Have you ever looked at a Beyblade? They are neat spinning tops based on a television show that are meant to destroy other tops. Some of them are made from metal bits that can absolutely shred other Beyblades.
The science behind them is incredible. The durable rip cords, the physical shape of the bowl-shaped arenas we built for them, and the deadly, reverse spinning, Beyblades that always win.
Stylistically, each has it’s own unique colours and picture of a fun creature on a little chip on top meant to be used as a hostage if your Beyblade loses the fight. They are an outlet for artists and dye-presses. They can even be a slight bit dangerous when metal chunks fly off the outside during the recess tournament and then start rusting in your eye.
When our grandparents were children spinning wooden tops on dirt roads and eating hearty dinners after a long day on the farm, the dream of a Beyblade was as futuristic for them as flying cars are now.
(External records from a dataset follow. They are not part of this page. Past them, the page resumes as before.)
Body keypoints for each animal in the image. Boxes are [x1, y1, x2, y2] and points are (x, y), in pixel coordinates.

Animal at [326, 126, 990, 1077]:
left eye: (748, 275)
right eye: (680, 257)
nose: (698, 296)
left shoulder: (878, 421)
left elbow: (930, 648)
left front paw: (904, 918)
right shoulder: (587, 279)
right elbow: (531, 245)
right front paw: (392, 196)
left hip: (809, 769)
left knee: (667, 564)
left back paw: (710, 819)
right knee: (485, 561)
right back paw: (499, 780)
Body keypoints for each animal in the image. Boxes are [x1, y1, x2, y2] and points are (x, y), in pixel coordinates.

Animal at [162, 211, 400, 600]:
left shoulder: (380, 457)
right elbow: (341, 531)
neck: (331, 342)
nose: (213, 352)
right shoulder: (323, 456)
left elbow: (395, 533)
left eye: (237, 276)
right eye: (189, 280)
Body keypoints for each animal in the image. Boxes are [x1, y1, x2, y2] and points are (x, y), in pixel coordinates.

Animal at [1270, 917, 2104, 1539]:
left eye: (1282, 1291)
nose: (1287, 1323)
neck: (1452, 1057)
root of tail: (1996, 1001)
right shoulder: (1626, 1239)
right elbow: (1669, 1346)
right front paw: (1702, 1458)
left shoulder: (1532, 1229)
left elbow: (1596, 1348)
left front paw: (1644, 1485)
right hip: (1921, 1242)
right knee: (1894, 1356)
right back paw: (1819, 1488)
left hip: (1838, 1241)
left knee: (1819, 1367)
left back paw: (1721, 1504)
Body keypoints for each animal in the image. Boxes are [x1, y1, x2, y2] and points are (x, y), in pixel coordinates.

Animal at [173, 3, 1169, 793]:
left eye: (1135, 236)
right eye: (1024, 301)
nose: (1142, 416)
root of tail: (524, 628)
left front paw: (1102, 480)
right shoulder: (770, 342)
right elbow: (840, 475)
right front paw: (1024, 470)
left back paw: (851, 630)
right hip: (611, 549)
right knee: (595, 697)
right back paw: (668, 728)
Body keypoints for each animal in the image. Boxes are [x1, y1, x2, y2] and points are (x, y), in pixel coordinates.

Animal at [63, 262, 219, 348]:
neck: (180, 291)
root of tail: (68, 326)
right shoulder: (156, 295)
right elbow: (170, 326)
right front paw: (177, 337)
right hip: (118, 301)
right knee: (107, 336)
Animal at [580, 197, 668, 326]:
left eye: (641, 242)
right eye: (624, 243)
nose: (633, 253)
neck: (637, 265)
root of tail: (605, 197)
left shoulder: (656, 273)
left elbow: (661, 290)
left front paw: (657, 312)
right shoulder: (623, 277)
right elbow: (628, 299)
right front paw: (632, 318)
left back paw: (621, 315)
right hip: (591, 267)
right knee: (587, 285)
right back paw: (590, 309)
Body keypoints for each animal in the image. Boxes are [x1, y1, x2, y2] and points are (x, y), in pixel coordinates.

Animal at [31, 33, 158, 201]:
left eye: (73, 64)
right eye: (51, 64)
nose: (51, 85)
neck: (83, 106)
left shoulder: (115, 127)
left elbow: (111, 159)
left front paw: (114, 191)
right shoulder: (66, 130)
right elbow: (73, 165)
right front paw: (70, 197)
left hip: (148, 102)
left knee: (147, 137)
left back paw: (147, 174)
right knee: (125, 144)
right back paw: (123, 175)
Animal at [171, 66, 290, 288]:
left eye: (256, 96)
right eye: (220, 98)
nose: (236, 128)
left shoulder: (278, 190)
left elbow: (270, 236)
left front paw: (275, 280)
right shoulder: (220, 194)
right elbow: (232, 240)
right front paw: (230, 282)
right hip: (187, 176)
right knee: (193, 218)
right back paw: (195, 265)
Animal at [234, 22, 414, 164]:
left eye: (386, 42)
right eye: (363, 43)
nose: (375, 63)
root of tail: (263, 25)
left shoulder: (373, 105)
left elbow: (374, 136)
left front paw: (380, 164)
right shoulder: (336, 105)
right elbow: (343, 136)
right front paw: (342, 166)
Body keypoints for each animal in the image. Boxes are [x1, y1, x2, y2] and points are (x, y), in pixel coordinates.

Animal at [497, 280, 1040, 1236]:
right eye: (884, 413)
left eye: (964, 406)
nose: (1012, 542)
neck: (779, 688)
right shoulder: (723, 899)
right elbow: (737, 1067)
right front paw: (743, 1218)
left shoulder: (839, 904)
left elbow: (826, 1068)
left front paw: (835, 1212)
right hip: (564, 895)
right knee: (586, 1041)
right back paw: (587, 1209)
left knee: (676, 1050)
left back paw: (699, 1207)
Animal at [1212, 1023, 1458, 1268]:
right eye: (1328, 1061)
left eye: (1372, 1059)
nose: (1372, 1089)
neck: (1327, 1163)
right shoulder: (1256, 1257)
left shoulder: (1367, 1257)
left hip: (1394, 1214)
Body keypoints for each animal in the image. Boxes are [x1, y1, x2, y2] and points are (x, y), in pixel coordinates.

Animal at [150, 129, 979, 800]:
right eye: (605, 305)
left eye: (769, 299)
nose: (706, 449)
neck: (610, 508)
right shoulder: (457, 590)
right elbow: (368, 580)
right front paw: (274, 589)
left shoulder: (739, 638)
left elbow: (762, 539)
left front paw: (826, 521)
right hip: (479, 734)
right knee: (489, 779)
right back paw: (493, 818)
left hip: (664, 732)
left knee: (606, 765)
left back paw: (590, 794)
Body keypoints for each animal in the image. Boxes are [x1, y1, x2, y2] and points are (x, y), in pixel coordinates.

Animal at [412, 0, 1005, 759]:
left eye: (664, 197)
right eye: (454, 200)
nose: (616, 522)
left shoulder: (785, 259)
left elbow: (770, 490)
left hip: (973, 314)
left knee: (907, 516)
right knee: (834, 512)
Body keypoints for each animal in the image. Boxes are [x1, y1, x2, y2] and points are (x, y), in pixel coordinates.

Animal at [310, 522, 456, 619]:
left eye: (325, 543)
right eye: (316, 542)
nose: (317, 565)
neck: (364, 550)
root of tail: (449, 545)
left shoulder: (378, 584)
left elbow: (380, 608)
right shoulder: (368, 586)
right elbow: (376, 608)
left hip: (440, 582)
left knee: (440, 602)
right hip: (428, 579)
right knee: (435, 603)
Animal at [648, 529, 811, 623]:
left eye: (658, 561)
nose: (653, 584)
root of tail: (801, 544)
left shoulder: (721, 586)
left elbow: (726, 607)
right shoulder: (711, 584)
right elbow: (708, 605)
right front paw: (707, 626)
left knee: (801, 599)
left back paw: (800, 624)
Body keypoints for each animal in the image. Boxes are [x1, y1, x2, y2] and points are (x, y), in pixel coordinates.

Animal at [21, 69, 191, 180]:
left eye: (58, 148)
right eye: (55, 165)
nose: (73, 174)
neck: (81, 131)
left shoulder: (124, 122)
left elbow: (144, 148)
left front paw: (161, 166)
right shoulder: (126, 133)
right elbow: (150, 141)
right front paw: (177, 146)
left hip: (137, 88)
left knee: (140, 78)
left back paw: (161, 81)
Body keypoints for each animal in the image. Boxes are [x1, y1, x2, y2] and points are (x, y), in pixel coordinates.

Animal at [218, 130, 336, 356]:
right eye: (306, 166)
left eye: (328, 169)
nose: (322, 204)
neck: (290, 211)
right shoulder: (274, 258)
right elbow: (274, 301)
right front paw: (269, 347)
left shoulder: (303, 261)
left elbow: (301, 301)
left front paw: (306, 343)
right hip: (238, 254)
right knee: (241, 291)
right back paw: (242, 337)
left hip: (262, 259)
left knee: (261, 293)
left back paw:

Today, we have these tops we have weaponized for sport, whirling dervishes that clash at our whim. So maybe – just maybe – someday soon, we’ll see our neighbour walk down the driveway, get into their car, hit the hydro-lift engine-starter, and take off into the smoggy-grey sky of our fast-approaching dystopian world.
We might not have that yet, but at least we have Beyblades, and that’s something.